2. Autonomous station for cleaning submerged parts of floating bodies according to claim 1, wherein said operator-controlled means for effecting the horizontal displacement comprise grooved wheels secured to said cabin, rails fixed to said support and cooperating with said grooved wheels, and an operator-controlled set of pulleys and pinions to move said wheels along said guide rails.

3. Autonomous station for cleaning submerged portions of bodies according to claim 2, wherein said cabin comprises a rear side, and said set of pulleys and pinions comprises a pulley axle passing through said rear side through a fitting provided with a lubricator and has two internal grooves in which are disposed two O-rings.

4. Autonomous station for cleaning submerged parts of floating bodies according to claim 1, wherein said cabin comprises a forward side having at least two openings in which are mounted at least two said sealed rotary bearings, so as to ensure a complete sweeping of the surfaces to be treated of the floating body, by means of at least two said tubes for water under pressure.

5. Autonomous station for cleaning submerged portions of floating bodies according to claim 4, wherein said forward side comprises an exterior face, and the sealing of the cabin, at the exterior face, is effected by joints disposed between the flanges and the rotary bearing on the one hand and O-rings in grooves on the other hand, said O-rings permitting at the same time the sealing of the inward and outward movement of the tubes for water under pressure.

6. Autonomous station for cleaning submerged portions of floating bodies according to claim 4, wherein said forward side is inclined at about 80.degree. to the deck.

7. Autonomous station for cleaning submerged portions of floating bodies according to claim 1, wherein said tubes are connected by reinforced conduits to a supply connection in the shape of a T or Y, said supply connection being connected to a reinforced feed conduit secured to a side.

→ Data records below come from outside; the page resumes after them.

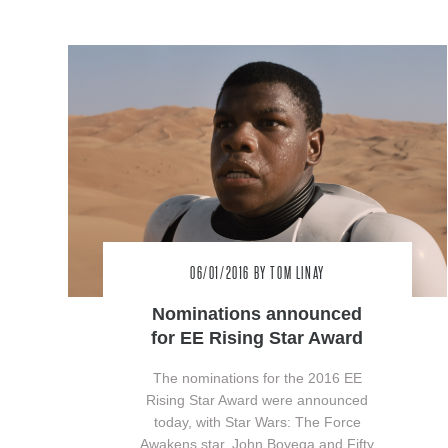
06/01/2016
BY TOM LINAY
Nominations announced
for EE Rising Star Award
The nominations for the 2016 EE
Rising Star Award were announced
today, with Star Wars: The Force
Awakens star, John Boyega and Fifty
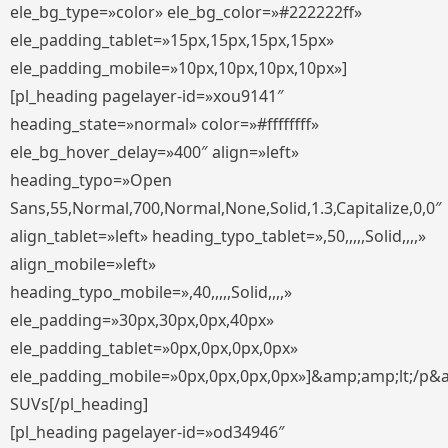
ele_bg_type=»color» ele_bg_color=»#222222ff»
ele_padding_tablet=»15px,15px,15px,15px»
ele_padding_mobile=»10px,10px,10px,10px»]
[pl_heading pagelayer-id=»xou9141″
heading_state=»normal» color=»#ffffffff»
ele_bg_hover_delay=»400″ align=»left»
heading_typo=»Open
Sans,55,Normal,700,Normal,None,Solid,1.3,Capitalize,0,0″
align_tablet=»left» heading_typo_tablet=»,50,,,,,Solid,,,,»
align_mobile=»left»
heading_typo_mobile=»,40,,,,,Solid,,,,»
ele_padding=»30px,30px,0px,40px»
ele_padding_tablet=»0px,0px,0px,0px»
ele_padding_mobile=»0px,0px,0px,0px»]&amp;amp;lt;/p&
SUVs[/pl_heading]
[pl_heading pagelayer-id=»od34946″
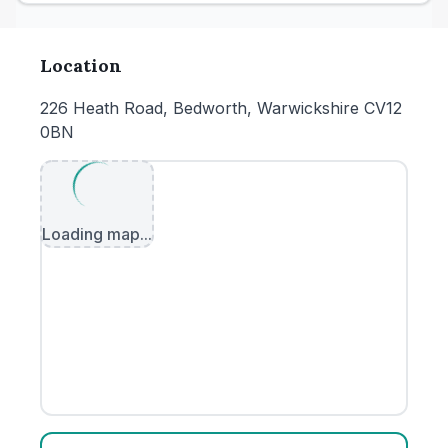
Location
226 Heath Road, Bedworth, Warwickshire CV12
0BN
Loading map...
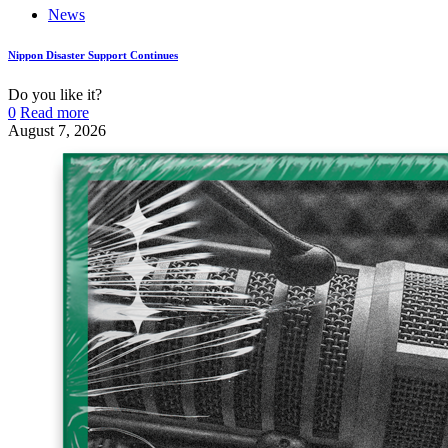
News
Nippon Disaster Support Continues
Do you like it?
0
Read more
August 7, 2026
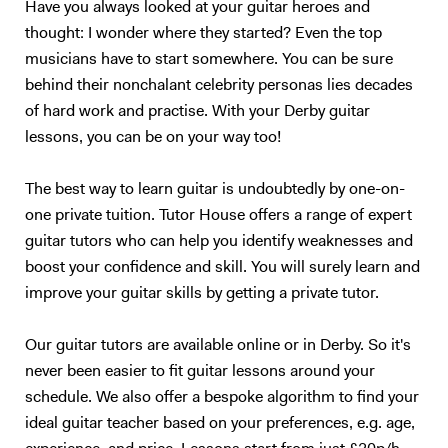
Have you always looked at your guitar heroes and
thought: I wonder where they started? Even the top
musicians have to start somewhere. You can be sure
behind their nonchalant celebrity personas lies decades
of hard work and practise. With your Derby guitar
lessons, you can be on your way too!
The best way to learn guitar is undoubtedly by one-on-
one private tuition. Tutor House offers a range of expert
guitar tutors who can help you identify weaknesses and
boost your confidence and skill. You will surely learn and
improve your guitar skills by getting a private tutor.
Our guitar tutors are available online or in Derby. So it's
never been easier to fit guitar lessons around your
schedule. We also offer a bespoke algorithm to find your
ideal guitar teacher based on your preferences, e.g. age,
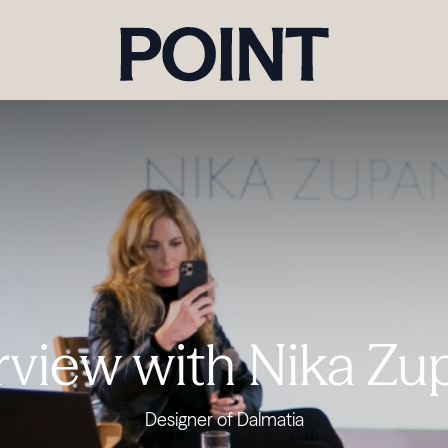
rview with Nika Z
Designer of Dalmatia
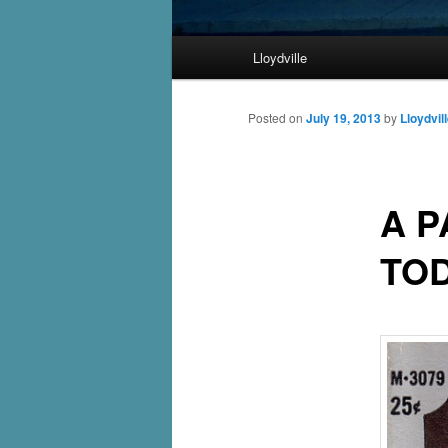
Main
Lloydville
Skip
menu
to
Posted on
July 19, 2013
by
Lloydvil
primary
A 
content
TO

8. Autonomous station for cleaning submerged portions of floating bodies according to claim 1, wherein said cabin comprises at its base a ballast passing through a trap door and disposed on a deck, itself supported by internal irons bolted on the sides of the cabin.

9. Autonomous station for cleaning submerged portions of floating bodies according to claim 8, wherein said cabin comprises a bottom deck that supports no weight and is disposed below the deck supporting the ballast.

10. Autonomous station for cleaning submerged portions of floating bodies according to claim 1, wherein said support comprises protective means for protecting the cabin in its movements, said protective means extending along the length of the support, from cemented or bolted supports.

11. Autonomous station according to claim 1, wherein said support is a floating pontoon immobilized by anchors deployed by means of winches.

12. Autonomous station according to claim 1, wherein said support is a wharf.